I created a new VM ie datanode2.localdomain tried to add it to the Sandbox as a new host to the cluster.Well before I could add a host it is asking me to give a SSH Private Key.
My comment :
Why should I crerate a Private SSH key and provide here,I have a VM ready and I need to add it to cluster ,simple let it create the key,this is a simple environment for learning ,why I need to do the basic admin work of creating a Private SSH key ?
well let me create a Private SSH Key and see if I can succeed
Immediately it returned as failed to add.It seems it didn’t connect to the VM at all.
Let me try without using SSH and manually installing the Agent on the host.But is there any way to know how to install the Hortonworks Agent instalation ? I have to search on Google coz there is no info of that on the page 😦 .
Well I found on Hortonworks site the following info
” Chapter 5. Appendix: Installing Ambari Agents Manually
In some situations you may decide you do not want to have the Ambari Install Wizard install and configure the Agent software on your cluster hosts automatically. In this case you can install the software manually.
Before you begin: on every host in your cluster download the HDP repository as described in Set Up the Bits. ”
My Comments :
This tells me I have to install HDP repository first ,com on do I have to install all manually why should I use your tool ? I can do eveything manually by learning hadoop. why should I use your tool ?
Should I install HDP repository now ? I don’t think I am in a mood to do that now.So I ll not proceed further on this.

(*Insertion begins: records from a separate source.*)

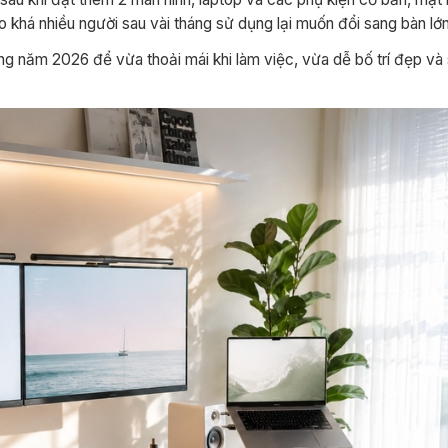
o khá nhiều người sau vài tháng sử dụng lại muốn đổi sang bàn lớ
ng năm 2026 để vừa thoải mái khi làm việc, vừa dễ bố trí đẹp và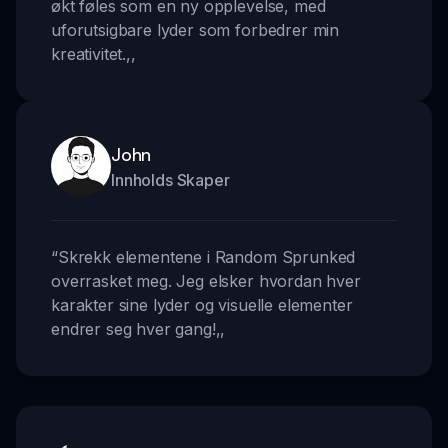
økt føles som en ny opplevelse, med
uforutsigbare lyder som forbedrer min
kreativitet.
,,
John
Innholds Skaper
“
Skrekk elementene i Random Sprunked
overrasket meg. Jeg elsker hvordan hver
karakter sine lyder og visuelle elementer
endrer seg hver gang!
,,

So we came to know both the Learning VMs lack the basic functionalists of creating a hadoop cluster. May be there are good for one VM show.This is not good for the guys who wants to know the admin part of hadoop cluster ,sorry guys better you create your own cluster from beginning by following documents provided by Apache or many be individually from Cloudera and Hortonworks.
These VMs are no good for learning Hadoop administration. Better you create you own Hadoop Cluster manually. To Create a Cluster please follow my earlier blogs.
Tomorrow I ll try to find the Development aspect of these Products (VMs)
Lets see how matured they are and how helpful they are for a Hadoop Developer.